### Material to process

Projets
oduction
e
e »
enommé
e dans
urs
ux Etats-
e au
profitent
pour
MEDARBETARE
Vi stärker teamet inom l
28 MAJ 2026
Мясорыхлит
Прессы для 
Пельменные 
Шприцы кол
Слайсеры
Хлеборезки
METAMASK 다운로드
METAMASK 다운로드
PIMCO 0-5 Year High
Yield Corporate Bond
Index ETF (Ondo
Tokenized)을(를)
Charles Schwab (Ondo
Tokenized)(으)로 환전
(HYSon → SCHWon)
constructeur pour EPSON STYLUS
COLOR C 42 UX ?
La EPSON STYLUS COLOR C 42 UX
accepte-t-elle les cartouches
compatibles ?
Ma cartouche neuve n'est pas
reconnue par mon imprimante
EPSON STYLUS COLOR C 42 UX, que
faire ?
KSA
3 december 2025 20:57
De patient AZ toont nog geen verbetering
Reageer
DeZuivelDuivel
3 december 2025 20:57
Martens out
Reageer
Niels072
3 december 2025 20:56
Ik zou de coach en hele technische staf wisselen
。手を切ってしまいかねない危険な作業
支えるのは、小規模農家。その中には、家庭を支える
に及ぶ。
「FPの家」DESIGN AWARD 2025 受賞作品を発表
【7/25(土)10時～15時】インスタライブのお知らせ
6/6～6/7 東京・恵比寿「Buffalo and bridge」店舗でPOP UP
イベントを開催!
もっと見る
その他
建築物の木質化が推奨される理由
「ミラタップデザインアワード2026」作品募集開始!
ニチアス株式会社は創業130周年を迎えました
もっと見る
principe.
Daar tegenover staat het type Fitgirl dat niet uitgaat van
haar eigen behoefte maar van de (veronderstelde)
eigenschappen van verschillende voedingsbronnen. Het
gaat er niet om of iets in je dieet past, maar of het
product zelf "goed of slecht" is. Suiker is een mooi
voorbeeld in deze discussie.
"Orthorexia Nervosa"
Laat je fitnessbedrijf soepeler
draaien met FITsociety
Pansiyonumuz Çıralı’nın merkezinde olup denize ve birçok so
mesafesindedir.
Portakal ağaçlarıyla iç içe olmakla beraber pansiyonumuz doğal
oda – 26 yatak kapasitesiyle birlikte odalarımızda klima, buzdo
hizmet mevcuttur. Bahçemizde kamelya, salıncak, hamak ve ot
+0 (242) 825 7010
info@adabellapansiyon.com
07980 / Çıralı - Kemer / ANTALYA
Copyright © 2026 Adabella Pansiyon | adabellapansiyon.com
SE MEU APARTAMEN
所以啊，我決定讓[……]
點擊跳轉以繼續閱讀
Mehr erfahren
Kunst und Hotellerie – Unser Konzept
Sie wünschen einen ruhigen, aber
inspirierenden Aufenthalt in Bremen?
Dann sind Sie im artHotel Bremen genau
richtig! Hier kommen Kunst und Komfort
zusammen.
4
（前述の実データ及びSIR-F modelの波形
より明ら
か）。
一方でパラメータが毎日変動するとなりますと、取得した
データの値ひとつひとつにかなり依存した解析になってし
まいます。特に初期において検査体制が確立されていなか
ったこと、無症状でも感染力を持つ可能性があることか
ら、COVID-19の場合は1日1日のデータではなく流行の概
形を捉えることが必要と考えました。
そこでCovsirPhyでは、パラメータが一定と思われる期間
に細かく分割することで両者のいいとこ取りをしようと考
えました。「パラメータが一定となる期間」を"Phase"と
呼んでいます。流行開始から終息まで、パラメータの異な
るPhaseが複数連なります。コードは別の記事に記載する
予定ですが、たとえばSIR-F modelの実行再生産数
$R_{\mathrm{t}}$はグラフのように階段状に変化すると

### Problem description
Reproduce the text of all the records above line for line, keeping every character, space, and symbol unchanged.

### Exercise response
Projets
oduction
e
e »
enommé
e dans
urs
ux Etats-
e au
profitent
pour
MEDARBETARE
Vi stärker teamet inom l
28 MAJ 2026
Мясорыхлит
Прессы для 
Пельменные 
Шприцы кол
Слайсеры
Хлеборезки
METAMASK 다운로드
METAMASK 다운로드
PIMCO 0-5 Year High
Yield Corporate Bond
Index ETF (Ondo
Tokenized)을(를)
Charles Schwab (Ondo
Tokenized)(으)로 환전
(HYSon → SCHWon)
constructeur pour EPSON STYLUS
COLOR C 42 UX ?
La EPSON STYLUS COLOR C 42 UX
accepte-t-elle les cartouches
compatibles ?
Ma cartouche neuve n'est pas
reconnue par mon imprimante
EPSON STYLUS COLOR C 42 UX, que
faire ?
KSA
3 december 2025 20:57
De patient AZ toont nog geen verbetering
Reageer
DeZuivelDuivel
3 december 2025 20:57
Martens out
Reageer
Niels072
3 december 2025 20:56
Ik zou de coach en hele technische staf wisselen
。手を切ってしまいかねない危険な作業
支えるのは、小規模農家。その中には、家庭を支える
に及ぶ。
「FPの家」DESIGN AWARD 2025 受賞作品を発表
【7/25(土)10時～15時】インスタライブのお知らせ
6/6～6/7 東京・恵比寿「Buffalo and bridge」店舗でPOP UP
イベントを開催!
もっと見る
その他
建築物の木質化が推奨される理由
「ミラタップデザインアワード2026」作品募集開始!
ニチアス株式会社は創業130周年を迎えました
もっと見る
principe.
Daar tegenover staat het type Fitgirl dat niet uitgaat van
haar eigen behoefte maar van de (veronderstelde)
eigenschappen van verschillende voedingsbronnen. Het
gaat er niet om of iets in je dieet past, maar of het
product zelf "goed of slecht" is. Suiker is een mooi
voorbeeld in deze discussie.
"Orthorexia Nervosa"
Laat je fitnessbedrijf soepeler
draaien met FITsociety
Pansiyonumuz Çıralı’nın merkezinde olup denize ve birçok so
mesafesindedir.
Portakal ağaçlarıyla iç içe olmakla beraber pansiyonumuz doğal
oda – 26 yatak kapasitesiyle birlikte odalarımızda klima, buzdo
hizmet mevcuttur. Bahçemizde kamelya, salıncak, hamak ve ot
+0 (242) 825 7010
info@adabellapansiyon.com
07980 / Çıralı - Kemer / ANTALYA
Copyright © 2026 Adabella Pansiyon | adabellapansiyon.com
SE MEU APARTAMEN
所以啊，我決定讓[……]
點擊跳轉以繼續閱讀
Mehr erfahren
Kunst und Hotellerie – Unser Konzept
Sie wünschen einen ruhigen, aber
inspirierenden Aufenthalt in Bremen?
Dann sind Sie im artHotel Bremen genau
richtig! Hier kommen Kunst und Komfort
zusammen.
4
（前述の実データ及びSIR-F modelの波形
より明ら
か）。
一方でパラメータが毎日変動するとなりますと、取得した
データの値ひとつひとつにかなり依存した解析になってし
まいます。特に初期において検査体制が確立されていなか
ったこと、無症状でも感染力を持つ可能性があることか
ら、COVID-19の場合は1日1日のデータではなく流行の概
形を捉えることが必要と考えました。
そこでCovsirPhyでは、パラメータが一定と思われる期間
に細かく分割することで両者のいいとこ取りをしようと考
えました。「パラメータが一定となる期間」を"Phase"と
呼んでいます。流行開始から終息まで、パラメータの異な
るPhaseが複数連なります。コードは別の記事に記載する
予定ですが、たとえばSIR-F modelの実行再生産数
$R_{\mathrm{t}}$はグラフのように階段状に変化すると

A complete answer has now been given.